Flash First: Your Next Storage Strategy?As flash storage costs decline, its performance advantages over hard drives become even more appealing.
Many IT departments have a virtualize-first strategy. This means that anytime a new server is requested, the default reaction is to virtualize that server. A standalone physical server requires special justification. We may be heading the same way with storage, where new storage additions are flash first, and hard drives are used only for storing active data.
Cost has been the key hindrance for solid state device (SSD) adoption, but reducing that cost per effective GB is a key reason that data centers will move to a flash-first strategy. As we discuss in our recent article "SSD Can Achieve HDD Price Parity," continued advances in flash controller technology, combined with advanced flash storage system design, have made it possible for flash SSD systems to achieve price parity with enterprise disk storage systems. A key is the enablement of multi-level cell (MLC) based flash systems, which essentially combine consumer grade flash NAND with advanced controllers to deliver enterprise reliability into a system that provides enterprise redundancy.

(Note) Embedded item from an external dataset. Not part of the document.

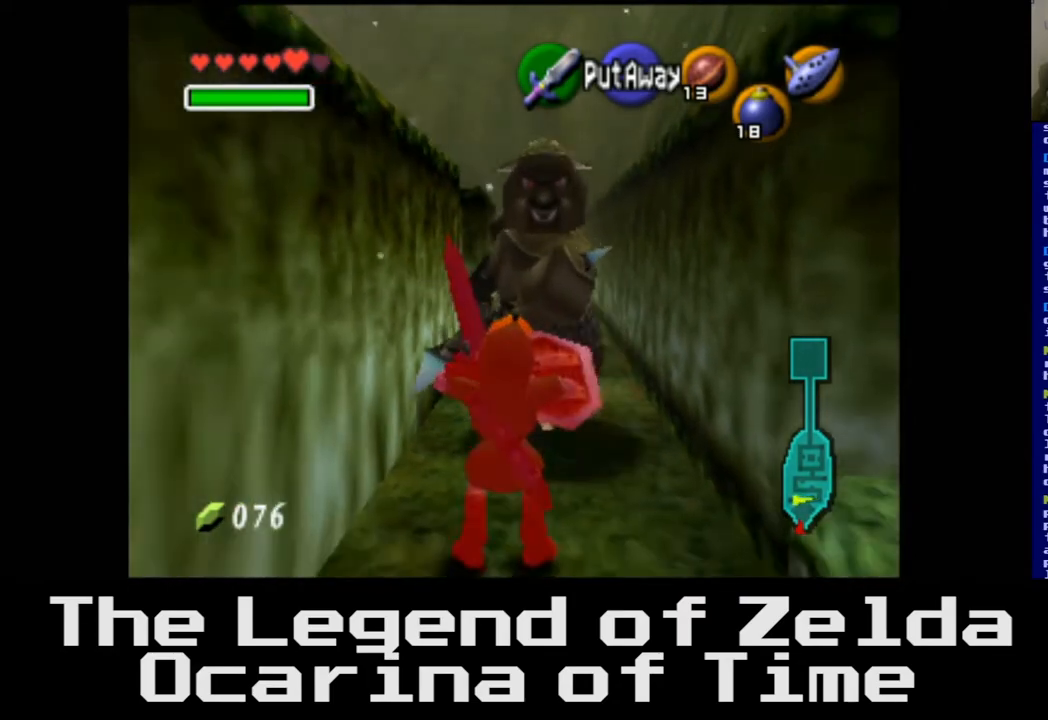
{"buttons": [], "left_stick": "right", "right_stick": "center", "events": []}
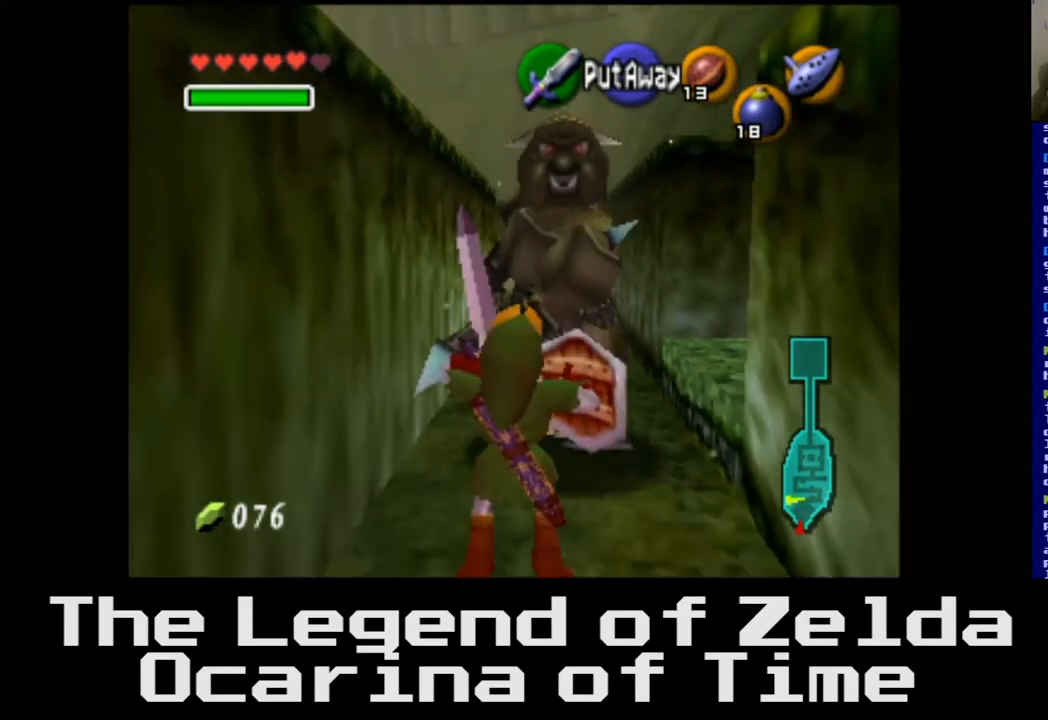
{"buttons": [], "left_stick": "right", "right_stick": "center", "events": []}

On top of safely using MLC-based SSD to drive down price, there is almost a universal adoption of deduplication and/or compression in the flash appliance market. The combination can provide a five times or greater effective capacity, and flash has the performance capabilities to support the additional workload of flash lookup. All deduplication is not created equal though, and as we pointed out in our recent webinar "What is Breaking Deduplication," users and suppliers need to pay careful attention to make sure deduplication does not become a performance problem as their systems scale in capacity.
With cost issues being addressed so rapidly, the other reason for a flash-first strategy is that initiatives like server and desktop virtualization have made storage performance bottlenecks a near-universal problem in the data center. The random I/O that a host loaded with even a few virtual machines is significant and can easily tax hard drive-based systems. This problem will increase as the VM density per host increases with each processor upgrade. Random I/O is, of course, the flash storage trump card. Other than DRAM-based systems, nothing responds to random I/O faster than flash.
Capacity and capacity management are also less of a concern now. Certainly data continues to grow, but designing a system large enough to store all an organization's data is not that difficult. What was difficult was storing all that data and keeping storage response time acceptable. Flash resolves the performance problem, and there is a suite of tools and systems that will manage the movement of active data to a flash storage device.
Finally, thanks to the performance advantage and easier to justify price point, flash makes the storage administrator's life easier. Once everything, or almost everything, is on flash, the job of performance tuning and scaling virtual machine density becomes significantly easier. Also there are so many ways to implement and leverage flash that you don't have to wait for your storage refresh budget to come through. Flash can be added via a standalone appliance, in the server host, or as a network cache to solve specific performance problems right away.